A short while ago we built a system in a completely different industry than we have had been involved so far

This time it was for Henley & Partners, a worldwide expert in the citizenship and residence matters.

The goal was to build the tools for Moldova Citizenship by Investment program employees and agents to manage the full applications’ lifecycle.

Starting differently than usual

By the time we started with the project, our input was some basic documentation explaining the general workflow of a single applicant. We realised, that part of the work was also going to be designing the business processes. There were going to be many applications at once to be dealt with. Plus we foresaw that there were going to be corner cases lurking within the lateral steps of the workflow.

That is when we knew we needed to avoid creating any static design mocks. Instead, we built a clickable prototype to verify the process from the start to the end. Going through all preconditions needed for the citizenship grants to be fulfilled to any new applicant. And that all needed to be easily maintained through the eyes of the employees and agents.

Early discovery of nuances

This approach requires significantly more effort by the designers in the initial phase. By being able to play through the various flows in the live prototype we discovered many nuances with the customer a whole lot earlier. It took significantly less time to make the changes in the prototype than it would have by doing the changes later during the development stage.

Initial view for the agent gives an instant look of what needs to be done next for each applicant

Multithreading design and development

After a couple of weeks of prototyping, the developers joined the team. They used the prototype as a skeleton to develop the business logic. They did not need to start developing the user interface from scratch, it was already there.

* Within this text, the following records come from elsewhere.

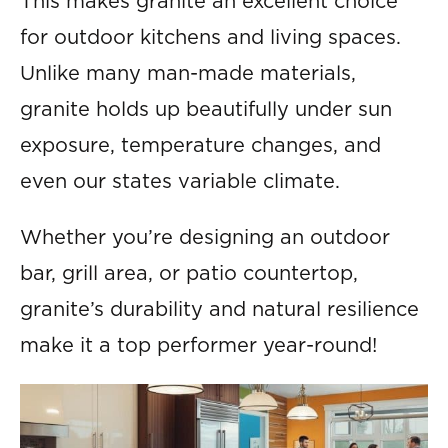
This makes granite an excellent choice
for outdoor kitchens and living spaces.
Unlike many man-made materials,
granite holds up beautifully under sun
exposure, temperature changes, and
even our states variable climate.
Whether you’re designing an outdoor
bar, grill area, or patio countertop,
granite’s durability and natural resilience
make it a top performer year-round!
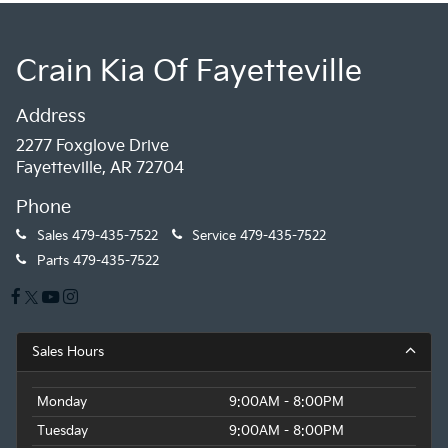
Crain Kia Of Fayetteville
Address
2277 Foxglove Drive
Fayetteville, AR 72704
Phone
Sales
479-435-7522
Service
479-435-7522
Parts
479-435-7522
Sales Hours
Monday
9:00AM - 8:00PM
Tuesday
9:00AM - 8:00PM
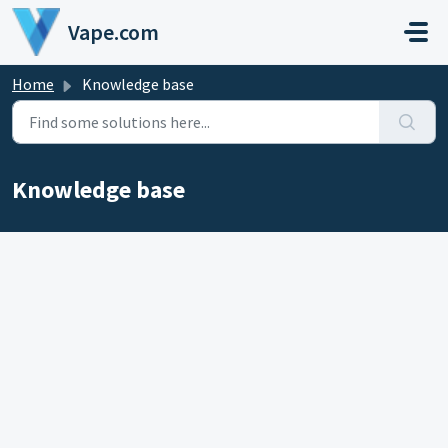
Skip to main content
Vape.com
Home
Knowledge base
Knowledge base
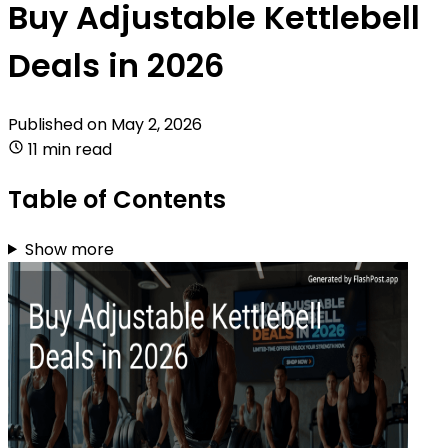
Buy Adjustable Kettlebell
Deals in 2026
Published on
May 2, 2026
11 min read
Table of Contents
Show more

It’s good to keep prototype and the actual application as separate applications running in parallel. It has several benefits:

  • A reference point for upcoming ideas
    The prototype may contain ideas that are not to be implemented in the MVP but are known to come at lateral stages. It was good to develop using a future proof layout.
  • Open choices for technological stacks
    The prototype was built using Angular. That was because the design team was the fastest using it to mock different flows and scenarios. The actual technical stack was decided when the actual development started. Pure Javascript + Java stack was used in the end.
  • Cheaper to try out major layout or logical flow changes
    Even when the development was already going on, it was possible to communicate bigger changes that would be hard to deliver with static mocks and too complex to implement in code just for trying out.

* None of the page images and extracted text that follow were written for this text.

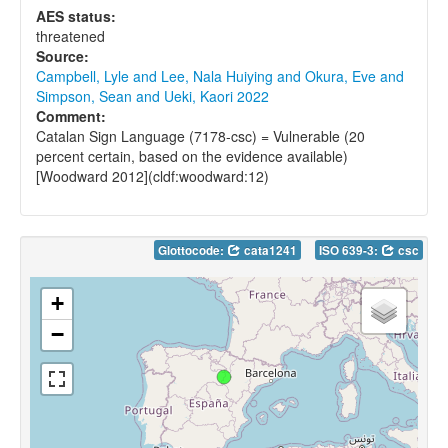
AES status:
threatened
Source:
Campbell, Lyle and Lee, Nala Huiying and Okura, Eve and
Simpson, Sean and Ueki, Kaori 2022
Comment:
Catalan Sign Language (7178-csc) = Vulnerable (20
percent certain, based on the evidence available)
[Woodward 2012](cldf:woodward:12)
Glottocode:
cata1241
ISO 639-3:
csc
+
−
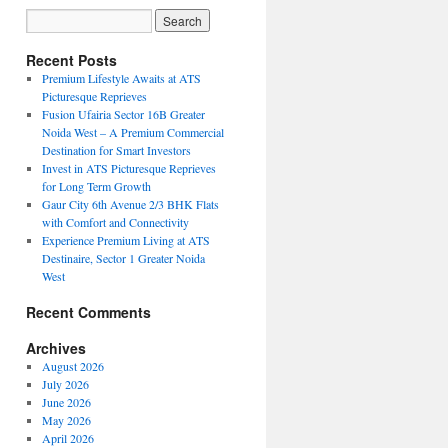
Recent Posts
Premium Lifestyle Awaits at ATS
Picturesque Reprieves
Fusion Ufairia Sector 16B Greater
Noida West – A Premium Commercial
Destination for Smart Investors
Invest in ATS Picturesque Reprieves
for Long Term Growth
Gaur City 6th Avenue 2/3 BHK Flats
with Comfort and Connectivity
Experience Premium Living at ATS
Destinaire, Sector 1 Greater Noida
West
Recent Comments
Archives
August 2026
July 2026
June 2026
May 2026
April 2026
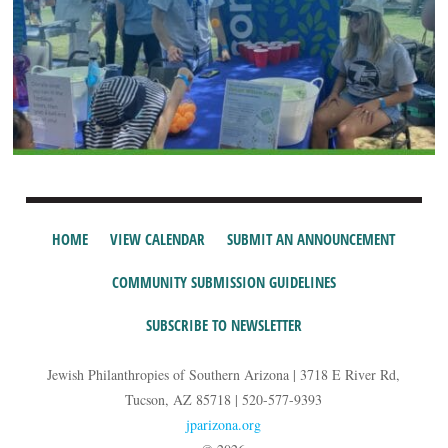
HOME
VIEW CALENDAR
SUBMIT AN ANNOUNCEMENT
COMMUNITY SUBMISSION GUIDELINES
SUBSCRIBE TO NEWSLETTER
Jewish Philanthropies of Southern Arizona | 3718 E River Rd,
Tucson, AZ 85718 | 520-577-9393
jparizona.org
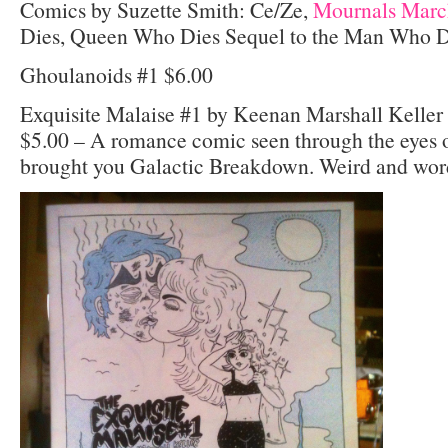
Comics by Suzette Smith: Ce/Ze,
Mournals Marc
Dies, Queen Who Dies Sequel to the Man Who Die
Ghoulanoids #1 $6.00
Exquisite Malaise #1 by Keenan Marshall Kelle
$5.00 – A romance comic seen through the eyes o
brought you Galactic Breakdown. Weird and wordl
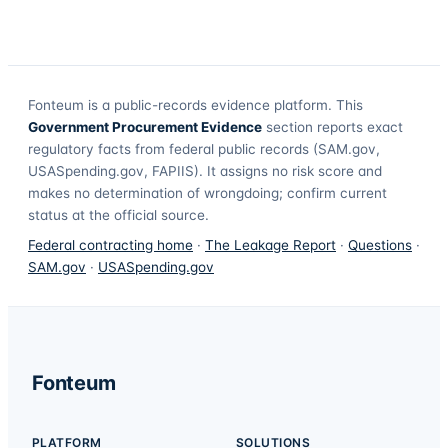
Fonteum
is a public-records evidence platform. This
Government Procurement Evidence
section reports exact
regulatory facts from federal public records (SAM.gov,
USASpending.gov, FAPIIS). It assigns no risk score and
makes no determination of wrongdoing; confirm current
status at the official source.
Federal contracting home
·
The Leakage Report
·
Questions
·
SAM.gov
·
USASpending.gov
Fonteum
PLATFORM
SOLUTIONS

Coping with a short time frame

In the first weeks, it was mostly our UX team interacting with the customer. Within 2.5 months the system was ready to be used by the Moldova Citizenship by Investment employees and their agents.

The hands-on approach was appreciated by our customer as well:

Thank you! It was very nice working with you guys and we always had a very good & practice-oriented working mode that made it successful in the end, despite the time pressure.

Conclusion

Prototyping seems to be a good idea, especially in greenfield projects. A prototype helps customers to understand their wishes better. When seeing the actual thing, it’s much more effective to formulate requirements that solve real business problems in the most optimal way - it can save a lot of time and money.